- Exercise aim -
The answer must be every line below that contains the string "Dezember".

[Excerpts from a dataset]
————

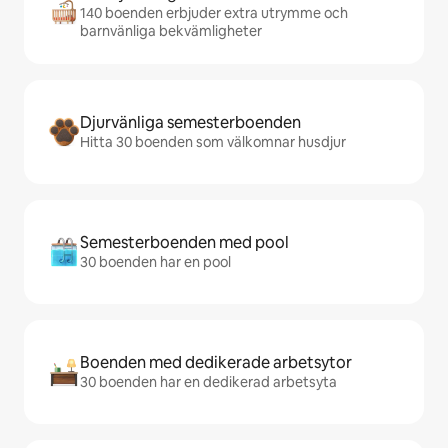
140 boenden erbjuder extra utrymme och
barnvänliga bekvämligheter
Djurvänliga semesterboenden
Hitta 30 boenden som välkomnar husdjur
Semesterboenden med pool
30 boenden har en pool
Boenden med dedikerade arbetsytor
30 boenden har en dedikerad arbetsyta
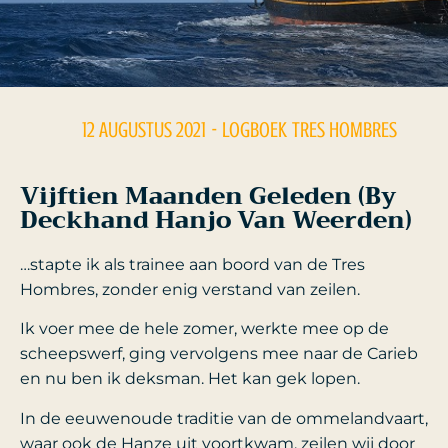
12 AUGUSTUS 2021
- LOGBOEK
TRES HOMBRES
Vijftien Maanden Geleden (by
Deckhand Hanjo Van Weerden)
…stapte ik als trainee aan boord van de Tres
Hombres, zonder enig verstand van zeilen.
Ik voer mee de hele zomer, werkte mee op de
scheepswerf, ging vervolgens mee naar de Carieb
en nu ben ik deksman. Het kan gek lopen.
In de eeuwenoude traditie van de ommelandvaart,
waar ook de Hanze uit voortkwam, zeilen wij door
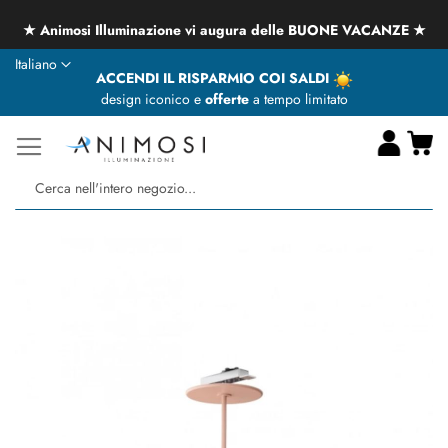
★ Animosi Illuminazione vi augura delle BUONE VACANZE ★
Lingua
Italiano
ACCENDI IL RISPARMIO COI SALDI
design iconico e
offerte
a tempo limitato
Ca
Ce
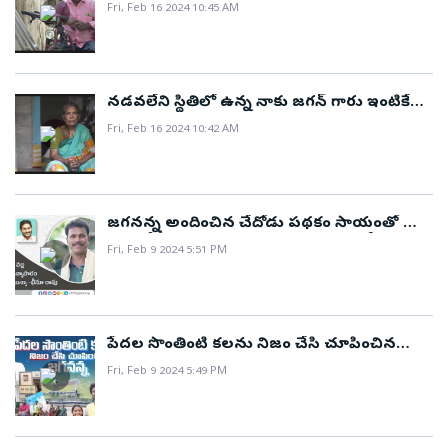
ప్రభుత్వంలో వాలంటీర్‌గా సేవలందిస్తున్నాను
Fri, Feb 16 2024 10:45 AM
నడవలేని స్థితిలో ఉన్న నాకు జగన్ గారు ఇంటికే
పింఛను పంపిస్తున్నారు..!
Fri, Feb 16 2024 10:42 AM
జగనన్న అందించిన చేదోడు పథకం సాయంతో మా
ఊరిలోనే సొంతంగా షాపు పెట్టుకుని సంతోషంగా
Fri, Feb 9 2024 5:51 PM
జీవిస్తున్నాను..!
పేదల సొంతింటి కలను నిజం చేసి చూపించిన
జగనన్న ప్రభుత్వం..!
Fri, Feb 9 2024 5:49 PM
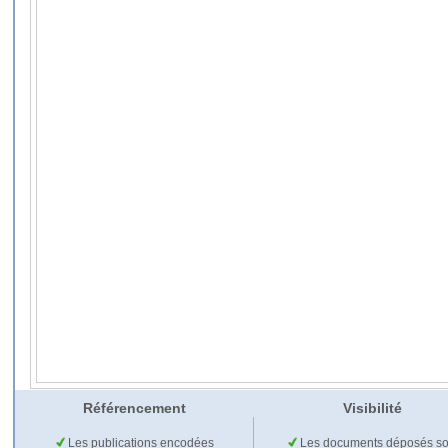
Référencement
Visibilité
Les publications encodées
Les documents déposés so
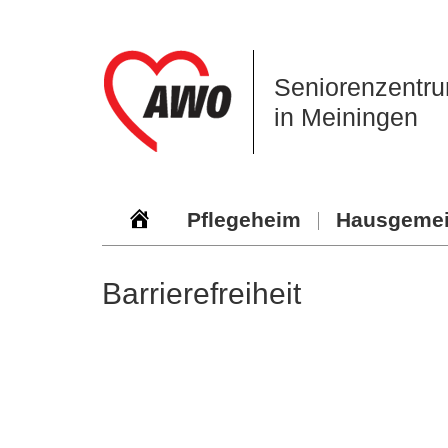
Zur
Zum
Zur
Hauptnavigation
Inhalt
Seitenspalte
springen
springen
springen
Seniorenzentru
in Meiningen
Pflegeheim
Hausgemei
Barrierefreiheit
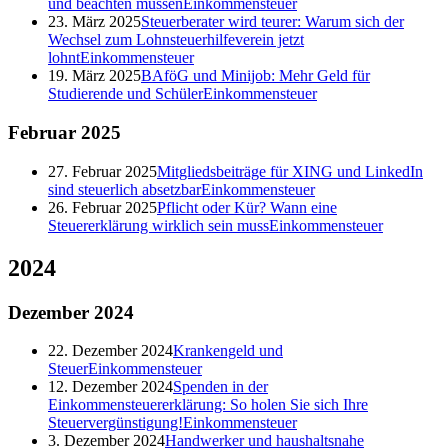
und beachten müssen
Einkommensteuer
23. März 2025
Steuerberater wird teurer: Warum sich der
Wechsel zum Lohnsteuerhilfeverein jetzt
lohnt
Einkommensteuer
19. März 2025
BAföG und Minijob: Mehr Geld für
Studierende und Schüler
Einkommensteuer
Februar
2025
27. Februar 2025
Mitgliedsbeiträge für XING und LinkedIn
sind steuerlich absetzbar
Einkommensteuer
26. Februar 2025
Pflicht oder Kür? Wann eine
Steuererklärung wirklich sein muss
Einkommensteuer
2024
Dezember
2024
22. Dezember 2024
Krankengeld und
Steuer
Einkommensteuer
12. Dezember 2024
Spenden in der
Einkommensteuererklärung: So holen Sie sich Ihre
Steuervergünstigung!
Einkommensteuer
3. Dezember 2024
Handwerker und haushaltsnahe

————

- Task output -
Dezember
22. Dezember 2024
12. Dezember 2024
3. Dezember 2024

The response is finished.